Department of Paediatric Endocrinology, Manchester Academic Health Science Centre, Royal Manchester Children's Hospital, Central Manchester University Hospitals NHS Foundation Trust , Manchester , UK ; Institute of Human Development, Faculty of Medical and Human Sciences, University of Manchester , Manchester , UK.
Front Endocrinol (Lausanne). 2014 Mar 12;5:31. doi: 10.3389/fendo.2014.00031. eCollection 2014.
Congenital hyperinsulinism (CHI) is a rare condition of hypoglycemia where therapeutic options are limited and often complicated by side-effects. Omega-3-polyunsaturated fatty acids (PUFA), which can suppress cardiac myocyte electrical activity, may also reduce ion channel activity in insulin-secreting cells. PUFA supplements in combination with standard medical treatment may improve glucose profile and may reduce glycemic variability in diazoxide-responsive CHI.
Open label pilot trial with MaxEPA(R) liquid (eicosapentaenoic and docosahexaenoic acid) PUFA (3 ml/day for 21 days) in diazoxide-responsive CHI patients (https://eudract.ema.europa.eu/, EudraCT number 201100363333).
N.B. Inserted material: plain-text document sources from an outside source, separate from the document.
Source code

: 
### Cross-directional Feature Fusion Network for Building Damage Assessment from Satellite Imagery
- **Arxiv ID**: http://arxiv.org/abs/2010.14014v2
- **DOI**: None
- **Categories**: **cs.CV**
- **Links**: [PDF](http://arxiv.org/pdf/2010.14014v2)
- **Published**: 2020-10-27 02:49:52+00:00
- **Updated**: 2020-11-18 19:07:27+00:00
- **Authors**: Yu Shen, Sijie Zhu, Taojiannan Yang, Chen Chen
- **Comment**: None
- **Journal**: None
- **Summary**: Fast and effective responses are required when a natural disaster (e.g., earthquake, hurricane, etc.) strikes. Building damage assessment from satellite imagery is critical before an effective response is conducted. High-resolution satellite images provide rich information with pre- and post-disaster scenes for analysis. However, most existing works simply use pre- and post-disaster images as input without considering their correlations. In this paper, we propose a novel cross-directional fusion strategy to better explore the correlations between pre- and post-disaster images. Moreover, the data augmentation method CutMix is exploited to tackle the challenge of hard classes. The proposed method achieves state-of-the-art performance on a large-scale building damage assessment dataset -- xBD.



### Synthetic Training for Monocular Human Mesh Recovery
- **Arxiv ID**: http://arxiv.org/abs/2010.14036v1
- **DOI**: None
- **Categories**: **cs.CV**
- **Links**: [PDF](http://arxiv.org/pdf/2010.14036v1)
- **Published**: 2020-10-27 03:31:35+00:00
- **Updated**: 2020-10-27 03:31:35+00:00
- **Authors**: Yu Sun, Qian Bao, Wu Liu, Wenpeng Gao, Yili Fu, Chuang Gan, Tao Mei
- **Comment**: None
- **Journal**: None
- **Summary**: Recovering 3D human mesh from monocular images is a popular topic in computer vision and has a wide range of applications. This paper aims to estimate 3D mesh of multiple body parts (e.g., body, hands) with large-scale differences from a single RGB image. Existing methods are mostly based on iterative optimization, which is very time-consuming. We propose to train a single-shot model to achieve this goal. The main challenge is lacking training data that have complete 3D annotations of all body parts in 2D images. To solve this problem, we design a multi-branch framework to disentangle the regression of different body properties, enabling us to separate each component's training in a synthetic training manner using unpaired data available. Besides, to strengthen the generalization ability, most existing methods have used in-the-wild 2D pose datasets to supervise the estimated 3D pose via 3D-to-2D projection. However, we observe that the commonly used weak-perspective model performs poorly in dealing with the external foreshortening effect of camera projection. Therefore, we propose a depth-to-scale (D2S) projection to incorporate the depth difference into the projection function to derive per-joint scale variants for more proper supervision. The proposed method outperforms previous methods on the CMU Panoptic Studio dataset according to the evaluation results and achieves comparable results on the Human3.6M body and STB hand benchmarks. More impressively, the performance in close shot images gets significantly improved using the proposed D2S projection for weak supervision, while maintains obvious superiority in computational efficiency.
Glucose levels were monitored pre-treatment, end of treatment, and at follow-up by subcutaneous continuous glucose monitoring systems (CGMS) in 13 patients (7 girls) who received PUFA. Outcome measures were an improved glucose profile, reduced glycemic variability quantified by a reduction in the frequency of glucose levels <4 and >10 mmol/l, and safety of PUFA. All children were analyzed either as intention to treat (n = 13) or as per protocol (n = 7).
Mean (%) CGMS glucose levels increased by 0.1 mmol/l (2%) in intention to treat and by 0.4 mmol/l (8%) in per protocol analysis (n = 7). The frequency of CGMS <4 mmol/l was significantly less at the end of treatment than in the pre-treatment period [556 (7%) vs. 749 (10%)]. Similarly, the frequency of CGMS >10 mmol/l, was also less at the end of treatment [27 (0.3%) vs. 49 (0.7%)]. Except for one child with increased LDL cholesterol, all safety parameters were normal.
MaxEPA(R) was safe and reduced glycemic variability, but did not increase glucose profiles significantly in diazoxide-responsive CHI. The supplemental value of PUFA should be evaluated in a comprehensive clinical trial.
先天性高胰岛素血症(CHI)是一种罕见的低血糖症,治疗选择有限,且常因副作用而变得复杂。ω-3 多不饱和脂肪酸(PUFA)可抑制心肌细胞电活动,也可能降低胰岛素分泌细胞中的离子通道活性。PUFA 补充剂与标准药物治疗联合使用可能改善血糖谱,并可能降低对二氮嗪有反应的 CHI 的血糖变异性。
对 13 名(7 名女孩)对二氮嗪有反应的 CHI 患者(https://eudract.ema.europa.eu/,EudraCT 编号 201100363333)进行开放性标签试验,用 MaxEPA(二十碳五烯酸和二十二碳六烯酸)PUFA(每天 3 毫升,持续 21 天)治疗。
通过皮下连续血糖监测系统(CGMS)监测治疗前、治疗结束时和随访时的血糖水平。13 名患者接受了 PUFA 治疗,观察指标为改善血糖谱,通过降低血糖水平<4 和>10mmol/L 的频率来降低血糖变异性,以及 PUFA 的安全性。所有患儿均按意向治疗(n=13)或方案(n=7)进行分析。
在意向治疗和方案分析中,CGMS 葡萄糖水平平均(%)分别升高了 0.1mmol/L(2%)和 0.4mmol/L(8%)(n=7)。治疗结束时,CGMS<4mmol/L 的频率明显低于治疗前[556(7%)比 749(10%)]。同样,CGMS>10mmol/L 的频率也较低[27(0.3%)比 49(0.7%)]。除一名患儿 LDL 胆固醇升高外,所有安全性参数均正常。
MaxEPA(R)安全,降低血糖变异性,但对二氮嗪有反应的 CHI 患者的血糖谱无显著升高。PUFA 的附加价值应在全面的临床试验中进行评估。